In order to build the website the following command should be sufficient:
mvn site
However this will generate the website for each module inside it's `target/site` directory.
Opening this in a browser and navigating from pages of one module to another will not work as these links expect a different directory structure.
In order to create a fully navigatable version of the Website, the following command should be sufficient:
mvn site site:stage
This will generate an additional `target/staging` directory which contains the fully functional version.

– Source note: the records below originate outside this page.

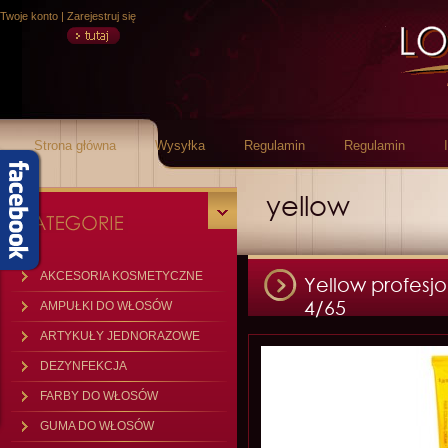
Twoje konto
|
Zarejestruj się
Strona główna
Wysyłka
Regulamin
Regulamin
yellow
AKCESORIA KOSMETYCZNE
Yellow profes
4/65
AMPUŁKI DO WŁOSÓW
ARTYKUŁY JEDNORAZOWE
DEZYNFEKCJA
FARBY DO WŁOSÓW
GUMA DO WŁOSÓW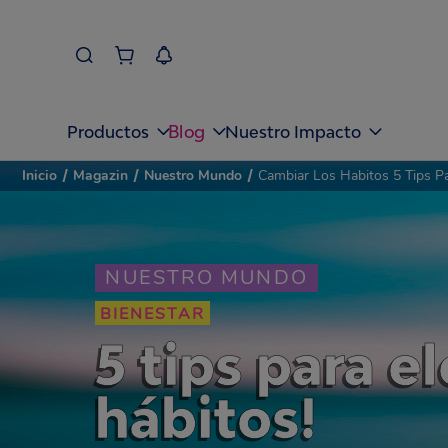
Blog
Productos
Nuestro Impacto
Inicio
/
Magazin
/
Nuestro Mundo
/
Cambiar Los Habitos 5 Tips Pa
NUESTRO MUNDO
BIENESTAR
5 tips para e
hábitos!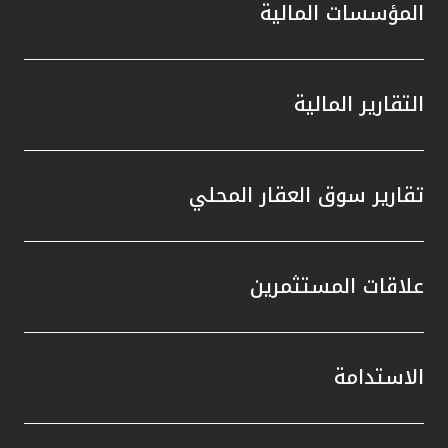
المؤسسات المالية
التقارير المالية
تقارير سوق العقار المحلي
علاقات المستثمرين
الاستدامة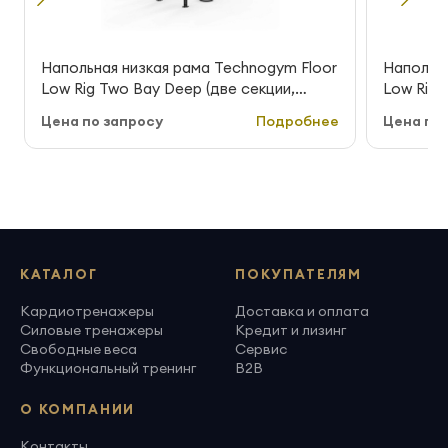
Напольная низкая рама Technogym Floor
Напольна
Low Rig Two Bay Deep (две секции,
Low Rig 
глубокая)
глубокая
Цена по запросу
Подробнее
Цена по 
КАТАЛОГ
ПОКУПАТЕЛЯМ
Кардиотренажеры
Доставка и оплата
Силовые тренажеры
Кредит и лизинг
Свободные веса
Сервис
Функциональный тренинг
B2B
О КОМПАНИИ
Контакты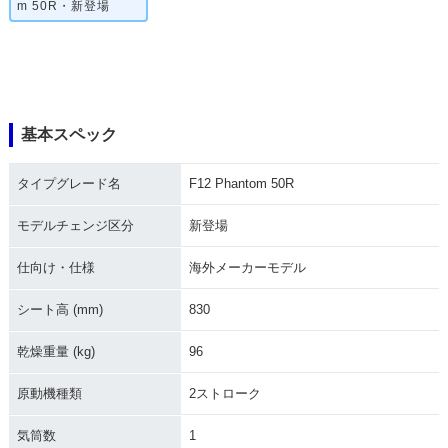
m 50R・新登場
基本スペック
タイプグレード名
F12 Phantom 50R
モデルチェンジ区分
新登場
仕向け・仕様
海外メーカーモデル
シート高 (mm)
830
乾燥重量 (kg)
96
原動機種類
2ストローク
気筒数
1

A lot of documentation on Maven suggests to use the `site:site` goal directly instead of calling the `site` phase, but in case of PLC4X there is more than just the site generation that has to be executed.
This is just a quick-start version of the site generation, for a fully detailed documentation please read the http://plc4x.apache.org/developers/website.html[Website] documentation page.
=== Some special Maven profiles
Maven supports so-called `profiles` for customizing the build in special cases.
We have tried to keep the number of profiles as low as possible.
So far there is only one profile.
==== debug-pom profile
Especially for Maven beginners, it might be difficult to understand why a module builds the way it does.
Maven contains a lot of concepts to inherit and override settings.
The `debug-pom` profile will generate the so-called `effective pom` in the modules `target` directory.
This file contains 100% of the settings Maven uses to execute. All settings are inherited and overridden.
All Properties are expanded to the value Maven uses.
So whenever Maven doesn't behave the way you expect it to, just enable this profile and it should help you find out, what's going on.